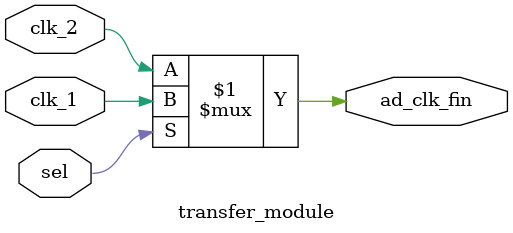
<source format=v>
`timescale 1ns / 1ps


module transfer_module(
    input sel,
    input clk_1,
    input clk_2,
    
    output ad_clk_fin
    );
    
    assign ad_clk_fin = (sel)? clk_1:clk_2;
    
endmodule

</source>
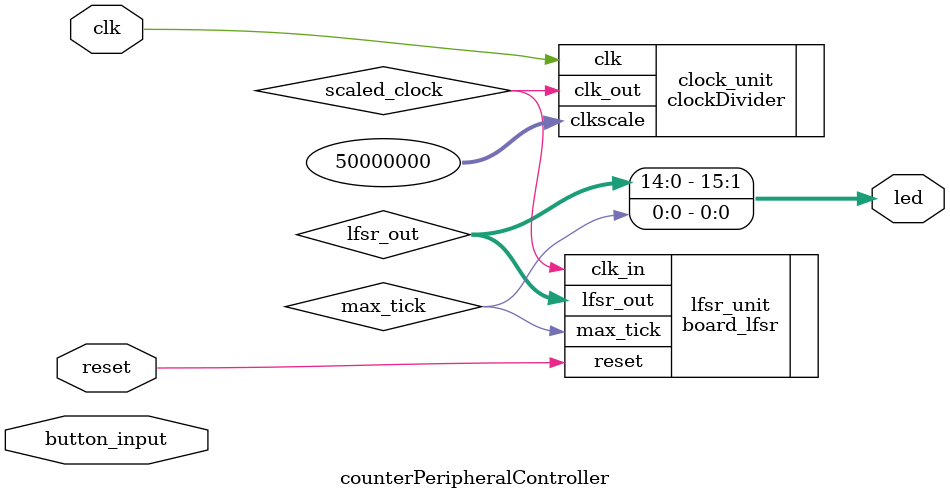
<source format=v>
module counterPeripheralController(
    input clk,
    input reset,
    output [15:0] led,
    input [4:0] button_input
);
    wire [14:0] lfsr_out;
    wire max_tick;
    wire scaled_clock;


    clockDivider clock_unit(.clk(clk), .clk_out(scaled_clock), .clkscale(50000000));
    board_lfsr lfsr_unit(.clk_in(scaled_clock), .reset(reset), .lfsr_out(lfsr_out), .max_tick(max_tick));    
    tracker tracker_unit(.val(1'b1));

    assign led = {lfsr_out, max_tick};

endmodule
</source>
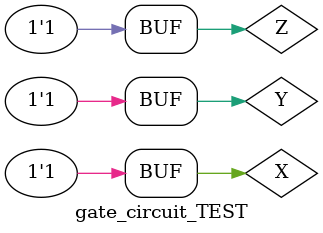
<source format=v>
`timescale 1ns / 1ps


module gate_circuit(X, Y, Z, F);
    input X, Y, Z;
    output F;
    and and1 (XandY, X, Y);
    and and2 (YandZ, Y, Z);
    not not1 (Y_n, Y);
    nor nor1 (XandY_nor_Y_n, XandY, Y_n);
    or or1(F, XandY_nor_Y_n, YandZ);
endmodule


module gate_circuit_TEST;
    reg X, Y, Z;
    wire F;
    gate_circuit gate_circuit_test(.X(X), .Y(Y), .Z(Z), .F(F));
        initial begin;
            X=0;Y=0;Z=0;#20;
            X=0;Y=0;Z=1;#20;
            X=0;Y=1;Z=0;#20;
            X=0;Y=1;Z=1;#20;
            X=1;Y=0;Z=0;#20;
            X=1;Y=0;Z=1;#20;
            X=1;Y=1;Z=0;#20;
            X=1;Y=1;Z=1;#20;
        end
endmodule
</source>
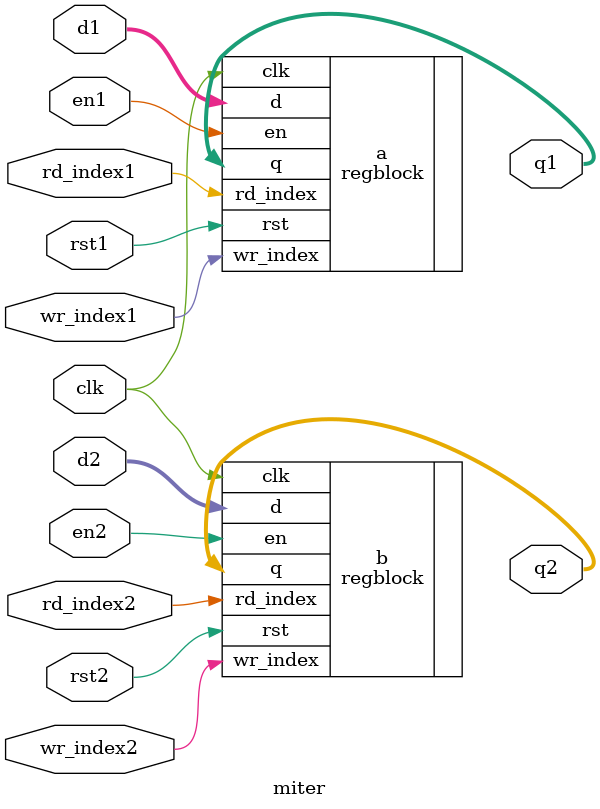
<source format=v>
module miter (
    clk,
    rst1,
    rst2,
    rd_index1,
    rd_index2,
    wr_index1,
    wr_index2,
    en1,
    en2,
    d1,
    d2,
    q1,
    q2
);

    input wire clk;
    input wire rst1;
    input wire rst2;
    input wire rd_index1;
    input wire rd_index2;
    input wire wr_index1;
    input wire wr_index2;
    input wire en1;
    input wire en2;
    input wire [31:0] d1;
    input wire [31:0] d2;
    output wire [31:0] q1;
    output wire [31:0] q2;

    regblock a (
        .clk(clk),
        .rst(rst1),
        .rd_index(rd_index1),
        .wr_index(wr_index1),
        .en(en1),
        .d(d1),
        .q(q1)
    );

    regblock b (
        .clk(clk),
        .rst(rst2),
        .rd_index(rd_index2),
        .wr_index(wr_index2),
        .en(en2),
        .d(d2),
        .q(q2)
    );


endmodule

</source>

-----

Reproduce every line above exactly, pictures excluded.

<source format=v>
`timescale 1ns / 1ps


module transfer_module(
    input sel,
    input clk_1,
    input clk_2,
    
    output ad_clk_fin
    );
    
    assign ad_clk_fin = (sel)? clk_1:clk_2;
    
endmodule

</source>
<source format=v>
module counterPeripheralController(
    input clk,
    input reset,
    output [15:0] led,
    input [4:0] button_input
);
    wire [14:0] lfsr_out;
    wire max_tick;
    wire scaled_clock;


    clockDivider clock_unit(.clk(clk), .clk_out(scaled_clock), .clkscale(50000000));
    board_lfsr lfsr_unit(.clk_in(scaled_clock), .reset(reset), .lfsr_out(lfsr_out), .max_tick(max_tick));    
    tracker tracker_unit(.val(1'b1));

    assign led = {lfsr_out, max_tick};

endmodule
</source>
<source format=v>
`timescale 1ns / 1ps


module gate_circuit(X, Y, Z, F);
    input X, Y, Z;
    output F;
    and and1 (XandY, X, Y);
    and and2 (YandZ, Y, Z);
    not not1 (Y_n, Y);
    nor nor1 (XandY_nor_Y_n, XandY, Y_n);
    or or1(F, XandY_nor_Y_n, YandZ);
endmodule


module gate_circuit_TEST;
    reg X, Y, Z;
    wire F;
    gate_circuit gate_circuit_test(.X(X), .Y(Y), .Z(Z), .F(F));
        initial begin;
            X=0;Y=0;Z=0;#20;
            X=0;Y=0;Z=1;#20;
            X=0;Y=1;Z=0;#20;
            X=0;Y=1;Z=1;#20;
            X=1;Y=0;Z=0;#20;
            X=1;Y=0;Z=1;#20;
            X=1;Y=1;Z=0;#20;
            X=1;Y=1;Z=1;#20;
        end
endmodule
</source>
<source format=v>
module miter (
    clk,
    rst1,
    rst2,
    rd_index1,
    rd_index2,
    wr_index1,
    wr_index2,
    en1,
    en2,
    d1,
    d2,
    q1,
    q2
);

    input wire clk;
    input wire rst1;
    input wire rst2;
    input wire rd_index1;
    input wire rd_index2;
    input wire wr_index1;
    input wire wr_index2;
    input wire en1;
    input wire en2;
    input wire [31:0] d1;
    input wire [31:0] d2;
    output wire [31:0] q1;
    output wire [31:0] q2;

    regblock a (
        .clk(clk),
        .rst(rst1),
        .rd_index(rd_index1),
        .wr_index(wr_index1),
        .en(en1),
        .d(d1),
        .q(q1)
    );

    regblock b (
        .clk(clk),
        .rst(rst2),
        .rd_index(rd_index2),
        .wr_index(wr_index2),
        .en(en2),
        .d(d2),
        .q(q2)
    );


endmodule

</source>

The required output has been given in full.